◆ Qué se pide:
1 > Traduce al inglés esta oración del texto sobre la ley concursal: "La ley concursal tiene como objetivo reflotar a las empresas en crisis, ya que contribuye al acuerdo amistoso entre los acreedores y la persona deudora."
2 > Indica si cada afirmación concuerda con el texto sobre la ley concursal. Responde sí o no y cita las palabras del texto que lo deciden.
(a) El proceso debe llevarse a cabo dentro de los tres meses siguientes a conocer la insolvencia.
(b) Cuando la solicitud la presenta el acreedor, se habla de un concurso necesario.
(c) El listado de los acreedores debe ir ordenado alfabéticamente.
3 > Retoma el texto sobre la ley concursal después de su última oración y continúalo.

◆ Texto:
★ ★ ★
A continuación en dabogados.es te explicamos qué es la ley concursal, quien puede solicitar un concurso de acreedores y los requisitos necesarios para hacerlo en cada caso:

Qué es la ley concursal

Denominamos ley concursal al grupo de normas que utilizamos para regular los procedimientos concursales de las empresas, como puede ser la regularización de los pagos pendientes ante los deudores (Por acuerdo mutuo o por liquidación forzada)

Cuando recurrimos a la ley concursal se elimina la suspensión de pagos, en ese momento aparece la quiebra e instauramos el concurso de acreedores. De esta manera resolvemos la actual situación de insolvencia de forma legal.

La ley concursal tiene como objetivo reflotar a las empresas en crisis, ya que contribuye al acuerdo amistoso entre los acreedores y la persona deudora.

Cómo acogerse a la ley concursal

Una vez que se conoce el estado de insolvencia de la empresa, se debe presentar de forma voluntaria un concurso de acreedores, antes de agotar la totalidad de los activos que se poseen.

El proceso debe llevarse a cabo dentro de los dos meses siguientes a conocer la insolvencia de la empresa.

Un empresario no puede cerrar de forma legal un negocio sin pagar la totalidad de la deuda a sus acreedores y trabajadores. Cuando el empresario no puede asumir la deuda deberá hacer frente a dichos pagos con su patrimonio personal.

Quién puede solicitar un concurso de acreedores

La legitimación para iniciar el concurso varía en función de cada caso:

Cuando hablamos de una persona física puede acogerse el propio deudor o uno de sus acreedores. Si se trata de una persona jurídica, estará en derecho de decidir sobre la solicitud el órgano de administración o de liquidación. En caso de entidades sin personalidad jurídica, la legitimación caerá sobre quien tenga la representación, en función de la legislación aplicable en cada caso.

Si es el deudor quien la presenta, se trate de una persona física o jurídica, se tratará de un concurso voluntario, si lo hace el acreedor hablaremos de un concurso necesario.

Requisitos para solicitar un concurso de acreedores

Estos son requisitos básicos que el deudor necesita para acogerse a un concurso de acreedores en la ley concursal:

Presentarse la solicitud en un margen comprendido entre la fecha donde se conoce la insolvencia y los dos meses siguientes.  Un escrito aclarando si se trata de insolvencia actual o inminente. Documentación necesaria Poder especial que le permita solicitar el concurso. Un informe que plasme de manera fiel la historia económica y jurídica del deudor. Inventario de bienes y derechos. Listado y relación de la totalidad de los acreedores, ordenada por orden alfabético.
★ ★ ★
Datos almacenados
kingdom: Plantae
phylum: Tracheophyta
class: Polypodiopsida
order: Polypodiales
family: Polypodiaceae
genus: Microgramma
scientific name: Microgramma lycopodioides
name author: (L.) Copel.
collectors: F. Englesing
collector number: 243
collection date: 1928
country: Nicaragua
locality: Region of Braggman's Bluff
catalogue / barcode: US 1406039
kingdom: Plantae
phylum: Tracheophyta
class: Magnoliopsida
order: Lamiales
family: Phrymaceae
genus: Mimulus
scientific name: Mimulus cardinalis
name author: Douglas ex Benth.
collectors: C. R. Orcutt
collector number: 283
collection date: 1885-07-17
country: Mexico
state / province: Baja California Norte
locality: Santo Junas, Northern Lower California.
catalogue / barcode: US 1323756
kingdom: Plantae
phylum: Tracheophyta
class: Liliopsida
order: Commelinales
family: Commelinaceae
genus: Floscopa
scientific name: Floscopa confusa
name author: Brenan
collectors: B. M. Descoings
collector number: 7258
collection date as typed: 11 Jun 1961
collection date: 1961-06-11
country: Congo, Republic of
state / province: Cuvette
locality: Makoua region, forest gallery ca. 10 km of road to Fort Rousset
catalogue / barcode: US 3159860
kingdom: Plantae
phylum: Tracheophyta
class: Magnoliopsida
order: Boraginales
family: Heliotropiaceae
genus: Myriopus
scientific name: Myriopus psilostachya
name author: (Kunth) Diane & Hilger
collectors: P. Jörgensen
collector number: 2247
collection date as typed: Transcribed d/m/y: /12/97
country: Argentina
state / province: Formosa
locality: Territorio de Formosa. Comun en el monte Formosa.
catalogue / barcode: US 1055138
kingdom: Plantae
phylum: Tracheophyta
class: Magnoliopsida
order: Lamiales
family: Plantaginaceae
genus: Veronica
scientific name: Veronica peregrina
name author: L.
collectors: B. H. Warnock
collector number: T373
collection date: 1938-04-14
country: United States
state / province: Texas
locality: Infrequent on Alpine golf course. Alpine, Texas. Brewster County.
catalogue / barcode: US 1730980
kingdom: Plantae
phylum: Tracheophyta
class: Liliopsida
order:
★ ★ ★
◆ Respuestas:
1 > The purpose of the bankruptcy law is to refloat companies in crisis, since it contributes to an amicable agreement between the creditors and the debtor.

2 >
(a) No: "El proceso debe llevarse a cabo dentro de los dos meses siguientes a conocer la insolvencia de la empresa."
(b) Sí: "si lo hace el acreedor hablaremos de un concurso necesario."
(c) Sí: "Listado y relación de la totalidad de los acreedores, ordenada por orden alfabético."

3 >
Cuando es el deudor quien lleva la contabilidad de la empresa:

En caso de que sea la persona deudora quien se encarga de las labores contables de la compañía deberá presentar los siguientes documentos:

Registro de cuentas anuales. Cambios producidos en el patrimonio tras las últimas cuentas anuales. Estados financieros posteriores a las últimas cuentas anuales presentadas.

Cuando es el acreedor quien se acoge a la ley concursal:

Un acreedor a quien no se le abona la cantidad que se le debe también puede acogerse a la ley concursal.

En este este caso debe darse un solo requisito: Haberse despachado ejecución o apremio y que en su cobro sea detectado la existencia de alguno de los siguientes supuestos:

Un sobreseimiento en el pago corriente de las obligaciones del deudor. Embargos en el patrimonio del deudor que afecten a su capacidad para hacer frente al pago.  Liquidación del patrimonio del deudor.

También puede darse el caso de que se incumplan las siguientes obligaciones:

Pago de tributos exigibles tres meses antes de la solicitud de concurso. Deuda en las cuotas de la Seguridad Social y recaudación pública durante los mismos tres meses.  Incumplimiento en el pago a trabajadores dentro de dicho periodo de 3 meses.

Existe además la posibilidad de que sean terceras personas quienes soliciten el concurso de acreedores. El único requisito en este caso es tener un interés legítimo y acreditar la situación de insolvencia.

Acogerse a la ley concursal es un procedimiento efectivo pero se necesitan de conocimientos específicos para llevar el proceso con éxito, nuestro consejo es dejarse asesorar, sólo así ganarás en tranquilidad mientras consigues los mejores resultados.